Terminons en citant un article signé E. Yung, sur la Liberté industrielle et la liberté politique. L'auteur, au sujet d'un très-remarquable livre de M. le conseiller Renouard, pose nettement les principes du

libre échange et les théories protectionistes, en y mêlant toutefois des plaisanteries un peu lourdes.

La Revue germanique paraîtra désormais deux fois par mois. Voici le sommaire des articles publiés dans la dernière livraison :

Une aventure de la vieillesse de Jean-Paul, par Me la baronne Aloise de Carlowitz. - Une jeune fille de Mayence, nommée Maria Lux, entretient avec J. P. Richter, qu'elle n'a jamais vu et qui vit retiré à Bayreuth, une de ces correspondances exaltées dont certaines imaginations allemandes possèdent le secret. Le vieux poëte paraît s'amuser de cette platonique ardeur. Mais le jeu finit d'une manière tragique. Maria, désespérée d'être traitée en enfant, se jette dans le Rhin. — Jean-Paul est-il bien innocent de cette mort? et le ton paternel qu'il affecte ne cache-t-il pas une pointe de coquetterie? Cette histoire est lugubre; mais on y trouve de curieux enseignements sur ce qu'on pourrait appeler la pathologie de la sentimentalité germanique.
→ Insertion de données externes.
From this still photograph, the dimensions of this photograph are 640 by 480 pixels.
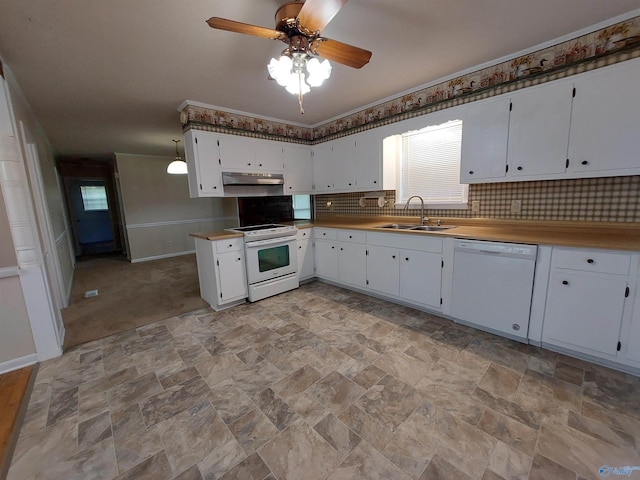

Contes et apologues indiens. - Le Pantschatantra, par M. A. Dozon. -M. Théodore Benfey, professeur de langue sanskrite à Gættingue, vient de publier une traduction avec commentaires du Pantschatantra, recueil de fables indiennes. C'est à ce remarquable travail que nous initie M. Aug. Dozon. Ce qui surprendra le lecteur étranger à ces hautes études, c'est que la sagesse orientale (M. Benfey le prouve) s'est plus d'une fois inspirée de la pensée occidentale ou ésopique. La civilisation, comme l'Océan, a donc aussi son mouvement de flux et de reflux? W. A. Mozart, par M. Johannès Weber. Analyse intéressante des quatre volumes publiés à Leipzig de 1856 à 1859, par M. Otto Jahn. Un des grands mérites du biographe allemand est d'avoir retrouvé la correspondance de Mozart, à partir de l'année 1777. Ainsi sont réfutées victorieusement mille calomnies accréditées sur la mémoire de l'illustre compositeur. Certaines gens aiment à dénigrer les hommes dont ils sont contraints de subir la supériorité. C'est une petite consolation que M. Otto Jahn vient d'enlever à la médiocrité jalouse et à la niaiserie des oisifs.

Dieu dans l'histoire, ou le Progrès de la croyance en un ordre moral dans l'univers, par M. Ch. Dollfus. - Profession de foi panthéiste, à propos d'un gros livre théologique de M. Bunsen. Quelle est la valeur des doctrines de M. Charles Dollfus, c'est ce que nous dirons ailleurs. Ici nous rédigeons un procès-verbal. Quelle que soit notre opinion sur le fond des choses, nous savons gré à l'auteur de l'article de sa franchise et de sa hardiesse. Tout le monde convient d'ailleurs qu'en philosophie, comme dans les sciences en général, la liberté illimitée des systèmes est le seul moyen de préparer le triomphe du vrai.